Nichtwissen als Zivilisationsmotor
4. August 2008Liebe Leserin, lieber Leser!
Wenn Sie diesen Text lesen, sitzen Sie höchstwahrscheinlich gerade vor einem Computer. Diesen Computer würden Sie wahrscheinlich gerne so manches mal zertrümmern wollen, aber würden Sie ohne ihn auskommen? Sie vielleicht. Aber unsere Gesellschaft nicht mehr - denken Sie beispielsweise nur an die Ampelanlagen, die unmöglich von Hand gesteuert werden können.
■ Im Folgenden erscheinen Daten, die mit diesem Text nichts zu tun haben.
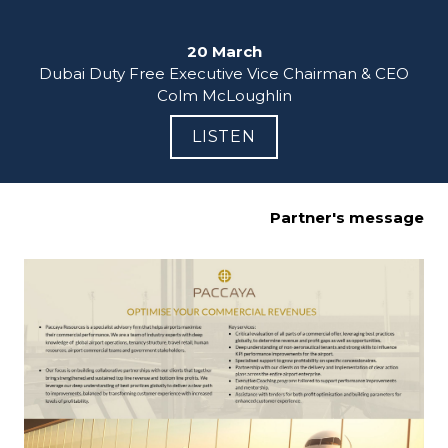
20 March
Dubai Duty Free Executive Vice Chairman & CEO

Colm McLoughlin
LISTEN
Partner's message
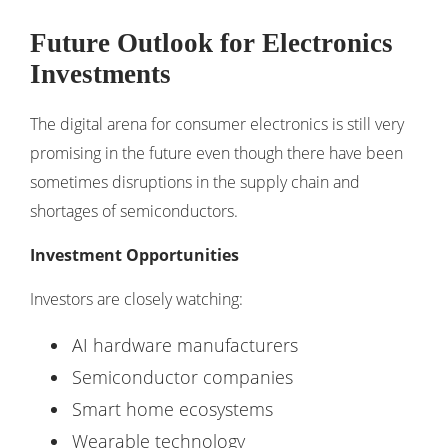
Future Outlook for Electronics
Investments
The digital arena for consumer electronics is still very
promising in the future even though there have been
sometimes disruptions in the supply chain and
shortages of semiconductors.
Investment Opportunities
Investors are closely watching:
AI hardware manufacturers
Semiconductor companies
Smart home ecosystems
Wearable technology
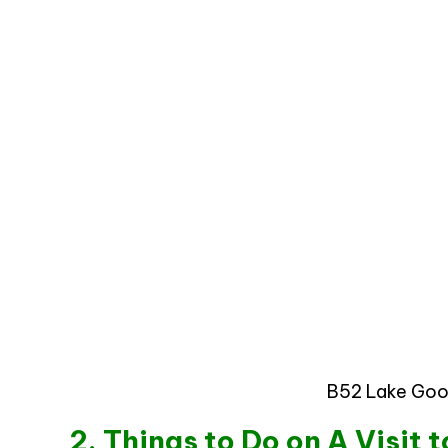
B52 Lake Goo
2. Things to Do on A Visit 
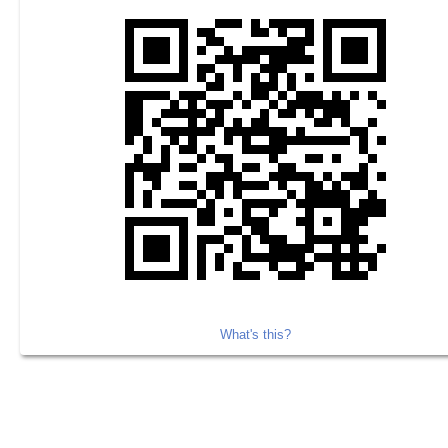
What's this?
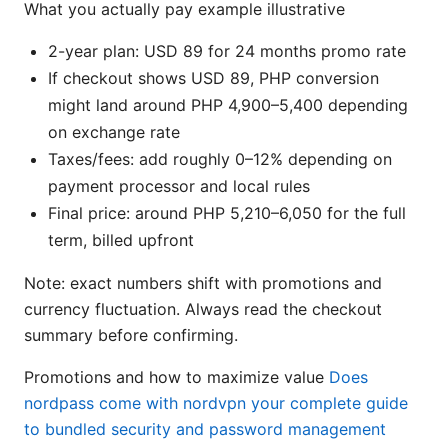
What you actually pay example illustrative
2-year plan: USD 89 for 24 months promo rate
If checkout shows USD 89, PHP conversion
might land around PHP 4,900–5,400 depending
on exchange rate
Taxes/fees: add roughly 0–12% depending on
payment processor and local rules
Final price: around PHP 5,210–6,050 for the full
term, billed upfront
Note: exact numbers shift with promotions and
currency fluctuation. Always read the checkout
summary before confirming.
Promotions and how to maximize value
Does
nordpass come with nordvpn your complete guide
to bundled security and password management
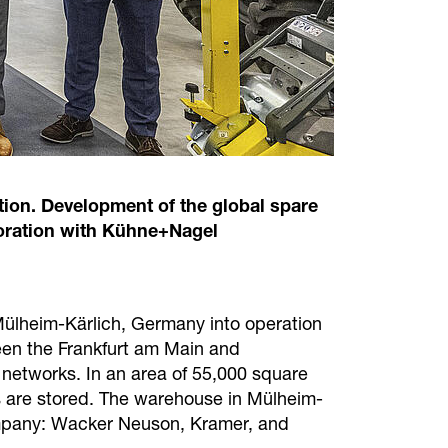
ion. Development of the global spare
aboration with Kühne+Nagel
 Mülheim-Kärlich, Germany into operation
tween the Frankfurt am Main and
t networks. In an area of 55,000 square
 are stored. The warehouse in Mülheim-
 company: Wacker Neuson, Kramer, and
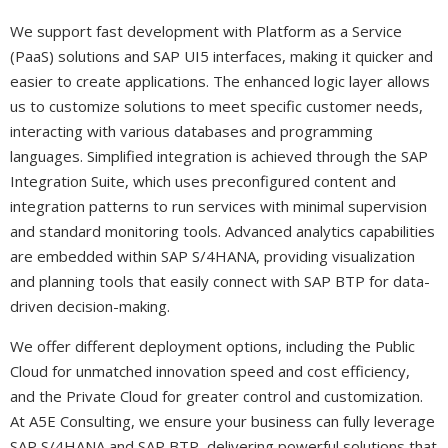
We support fast development with Platform as a Service
(PaaS) solutions and SAP UI5 interfaces, making it quicker and
easier to create applications. The enhanced logic layer allows
us to customize solutions to meet specific customer needs,
interacting with various databases and programming
languages. Simplified integration is achieved through the SAP
Integration Suite, which uses preconfigured content and
integration patterns to run services with minimal supervision
and standard monitoring tools. Advanced analytics capabilities
are embedded within SAP S/4HANA, providing visualization
and planning tools that easily connect with SAP BTP for data-
driven decision-making.
We offer different deployment options, including the Public
Cloud for unmatched innovation speed and cost efficiency,
and the Private Cloud for greater control and customization.
At A5E Consulting, we ensure your business can fully leverage
SAP S/4HANA and SAP BTP, delivering powerful solutions that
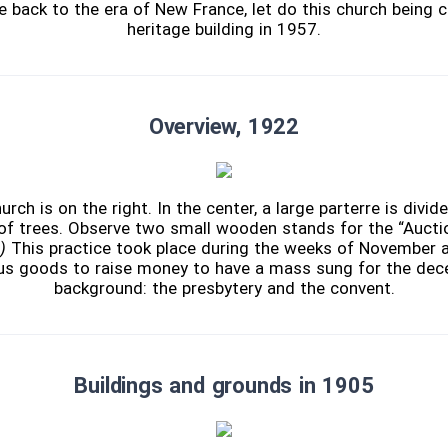
 back to the era of New France, let do this church being c
heritage building in 1957.
Overview, 1922
ch is on the right. In the center, a large parterre is divid
f trees. Observe two small wooden stands for the “Auctio
)
This practice took place during the weeks of November 
ous goods to raise money to have a mass sung for the dec
background: the presbytery and the convent.
Buildings and grounds in 1905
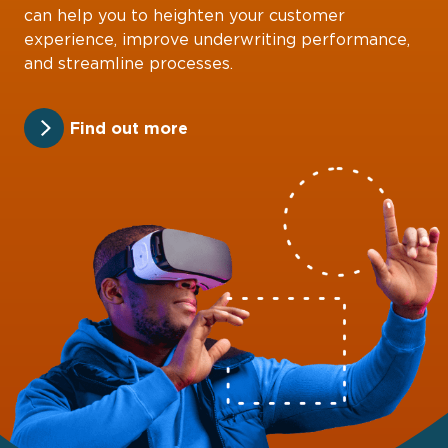
can help you to heighten your customer
experience, improve underwriting performance,
and streamline processes.
Find out more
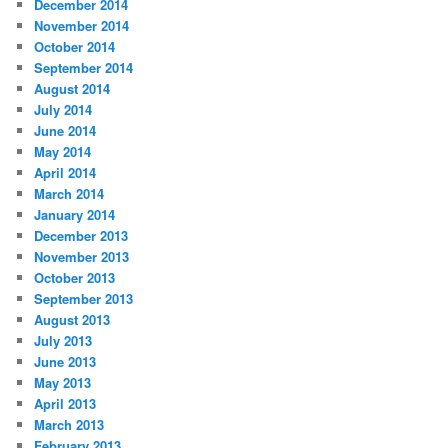
December 2014
November 2014
October 2014
September 2014
August 2014
July 2014
June 2014
May 2014
April 2014
March 2014
January 2014
December 2013
November 2013
October 2013
September 2013
August 2013
July 2013
June 2013
May 2013
April 2013
March 2013
February 2013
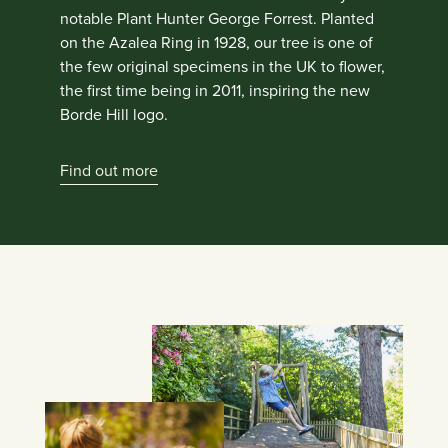
notable Plant Hunter George Forrest. Planted
on the Azalea Ring in 1928, our tree is one of
the few original specimens in the UK to flower,
the first time being in 2011, inspiring the new
Borde Hill logo.
Find out more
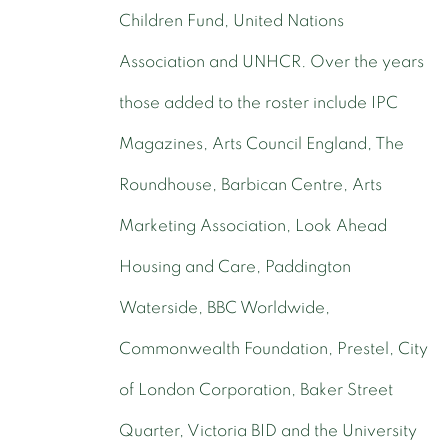
Children Fund, United Nations
Association and UNHCR. Over the years
those added to the roster include IPC
Magazines, Arts Council England, The
Roundhouse, Barbican Centre, Arts
Marketing Association, Look Ahead
Housing and Care, Paddington
Waterside, BBC Worldwide,
Commonwealth Foundation, Prestel, City
of London Corporation, Baker Street
Quarter, Victoria BID and the University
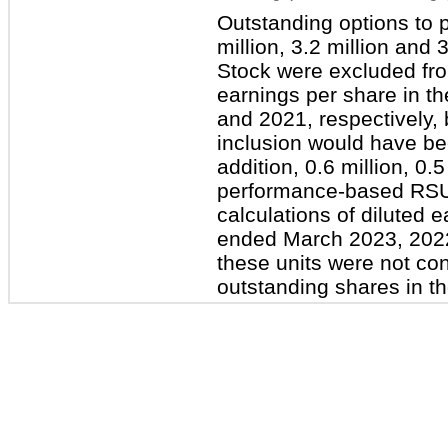
Outstanding options to 
million, 3.2 million and
Stock were excluded from
earnings per share in 
and 2021, respectively, 
inclusion would have bee
addition, 0.6 million, 0.
performance-based RSU
calculations of diluted 
ended March 2023, 2022
these units were not co
outstanding shares in t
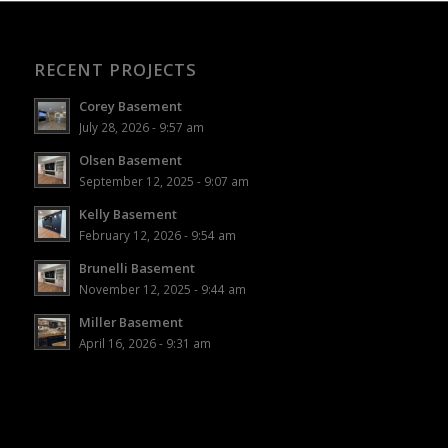
RECENT PROJECTS
Corey Basement
July 28, 2026 - 9:57 am
Olsen Basement
September 12, 2025 - 9:07 am
Kelly Basement
February 12, 2026 - 9:54 am
Brunelli Basement
November 12, 2025 - 9:44 am
Miller Basement
April 16, 2026 - 9:31 am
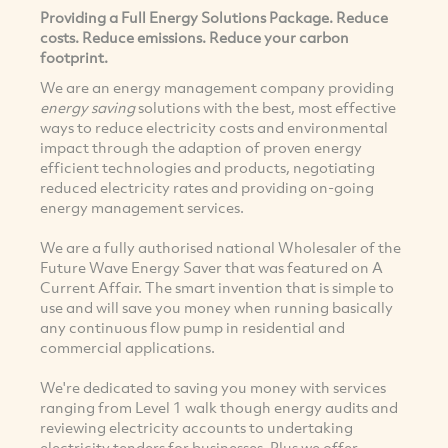
Providing a Full Energy Solutions Package. Reduce
costs. Reduce emissions. Reduce your carbon
footprint.
We are an energy management company providing
energy saving
solutions with the best, most effective
ways to reduce electricity costs and environmental
impact through the adaption of proven energy
efficient technologies and products, negotiating
reduced electricity rates and providing on-going
energy management services.
We are a fully authorised national Wholesaler of the
Future Wave Energy Saver that was featured on A
Current Affair. The smart invention that is simple to
use and will save you money when running basically
any continuous flow pump in residential and
commercial applications.
We're dedicated to saving you money with services
ranging from Level 1 walk though energy audits and
reviewing electricity accounts to undertaking
electricity tenders for businesses. Plus we offer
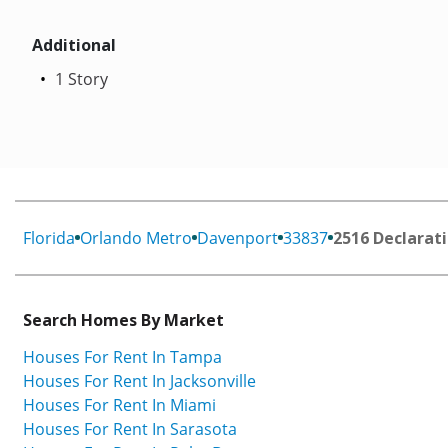
Additional
1 Story
Florida
Orlando Metro
Davenport
33837
2516 Declarati
Search Homes By Market
Houses For Rent In Tampa
Houses For Rent In Jacksonville
Houses For Rent In Miami
Houses For Rent In Sarasota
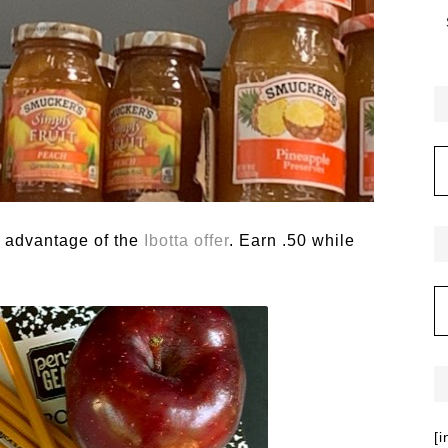
e advantage of the
Ibotta offer
. Earn .50 while
[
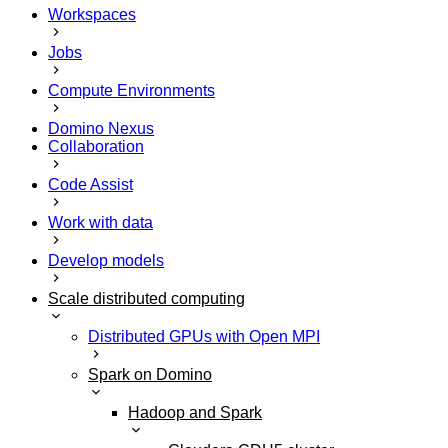
Workspaces
Jobs
Compute Environments
Domino Nexus
Collaboration
Code Assist
Work with data
Develop models
Scale distributed computing
Distributed GPUs with Open MPI
Spark on Domino
Hadoop and Spark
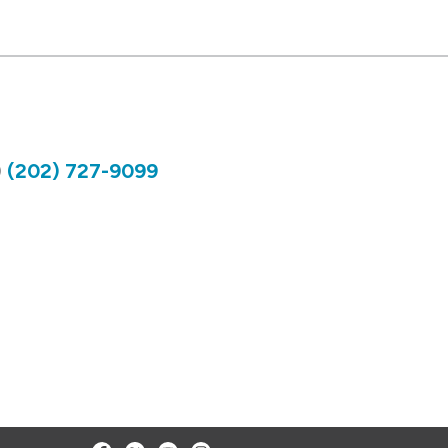
)
(202) 727-9099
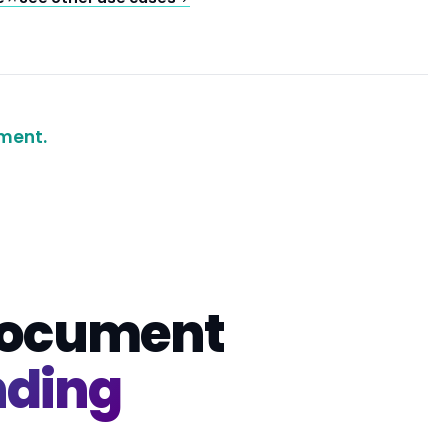
ment.
 document
nding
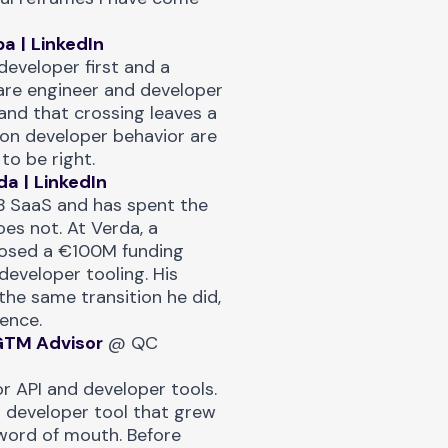
ba
|
LinkedIn
developer first and a
are engineer and developer
and that crossing leaves a
 on developer behavior are
to be right.
da
|
LinkedIn
B SaaS and has spent the
es not. At Verda, a
losed a €100M funding
developer tooling. His
the same transition he did,
ence.
GTM Advisor
@
QC
r API and developer tools.
 developer tool that grew
word of mouth. Before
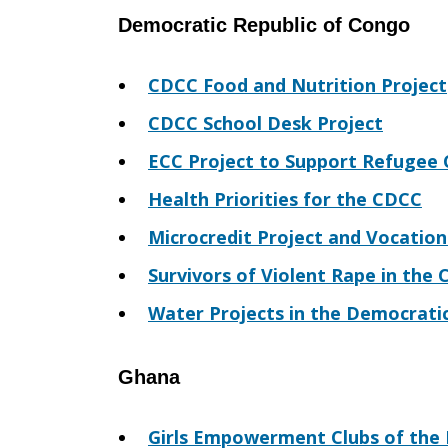
Democratic Republic of Congo
CDCC Food and Nutrition Project
CDCC School Desk Project
ECC Project to Support Refugee
Health Priorities for the CDCC
Microcredit Project and Vocation
Survivors of Violent Rape in the
Water Projects in the Democrati
Ghana
Girls Empowerment Clubs of the 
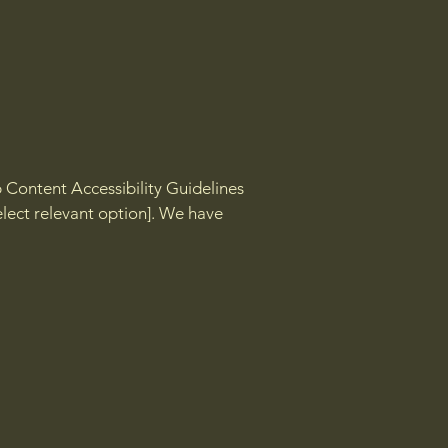
b Content Accessibility Guidelines
select relevant option]. We have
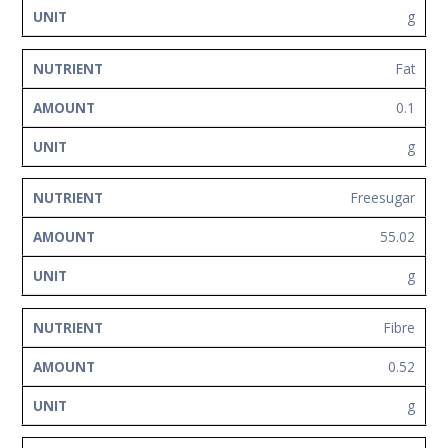
g
Fat
0.1
g
Freesugar
55.02
g
Fibre
0.52
g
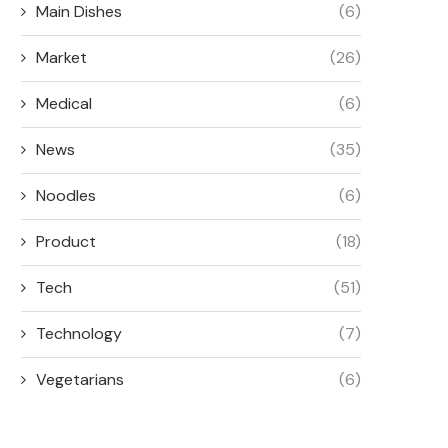
Main Dishes
(6)
Market
(26)
Medical
(6)
News
(35)
Noodles
(6)
Product
(18)
Tech
(51)
Technology
(7)
Vegetarians
(6)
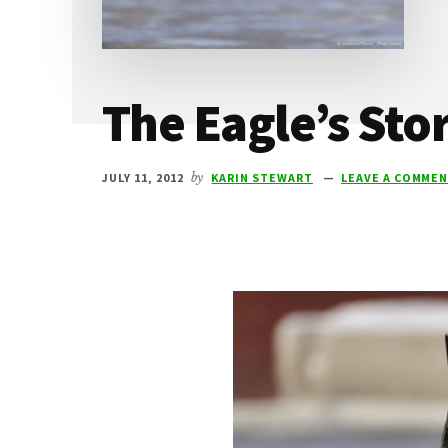
The Eagle’s Sto
JULY 11, 2012
by
KARIN STEWART
LEAVE A COMME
Sollten Sie jetzt denken: „Ich bin nicht begeistert von meinem Computer.“ - OK. Dann schauen Sie mal auf andere Technologien:
Fortbewegungsmittel: Autos, Motorräder, Züge, Busse, Flugzeuge, Schiffe, Fahrräder… Medizintechnik: Röntgengeräte, Magnetresonanztumographie, Ultraschallgeräte, Laserskalpelle… Haushaltsgeräte: Kühlschränke, Herde, Mixer, Toaster… Unterhaltungselektronik: Fernseher, Hi-Fi Anlagen, MP3-Player…
Ich denke das reicht, um zu verdeutlichen: Wir leben ein deutlich komfortableres Leben mit einer erheblich längeren Lebenserwartung und -qualität als vor 200 oder mehr Jahren. Und das verdanken wir auch diesen Technologien. Vielleicht nicht einem neuen Videospiel, aber sicherlich anderen, fundamentaleren Techniken wie Stromerzeugung, Verbrennungsmotoren oder solchen, die unserer medizinischen Versorgung eingesetzt werden.
Was war die Voraussetzung für all diese Techniken? Know-How werden Sie jetzt vielleicht denken. Ja, das ist richtig. Aber was ging diesem Know-How voraus? Im Allgemeinen sind dies Fragen gewesen, ein Staunen, sich wundern, nicht wahr haben wollen, kurz: ein Nichtwissen.
Harrison Owen, der Erfinder der Großgruppenmethode Open Space, hat in seinem Artikel für mein Buch „Management von Nichtwissen in Unternehmen“ eine kurze Geschichte dazu erzählt:
„In den frühen 1960ern fand ich mich an der John Hopkins University wieder, einer Zitadelle des Lernens und Wissens. In dieser Zeit war ich privilegiert, einen der führenden Genetiker zu treffen und kennen zu lernen: Bentley Glass. … was mir am besten in Erinnerung blieb, war seine Leidenschaft für das Fragen. An einem winterlichen Tag wendete sich unsere Unterhaltung seiner Arbeit zu und dem, wie er das tat, was er tat. Offenherzig sagte er: „Eine große Entdeckung zu machen ist aufregend, wenn auch nur deshalb, weil sie unser Wissen erweitert. Wir belohnen Leute für solche Entdeckungen. Aber für mich liegt die wirkliche Leidenschaft in der Frage. Die Antwort zu bekommen ist einfach, wenn du nur die richtige Frage gestellt hast. Ich habe immer gedacht, dass wir Nobelpreise für Spitzenfragen haben sollten.“ (S. 152).
In diesem Sinne ist unser intelligent genutztes Nichtwissen der Motor unserer Zivilisation. Und umso bedenklicher ist es, dass Nichtwissen an allen Ecken unserer Wissensgesellschaft (!) ignoriert, vertuscht und stigmatisiert wird. Wenn wir dieses Verhalten konsequent zu Ende denken, werden wir im Eiltempo unsere Zivilisation zu Grunde richten.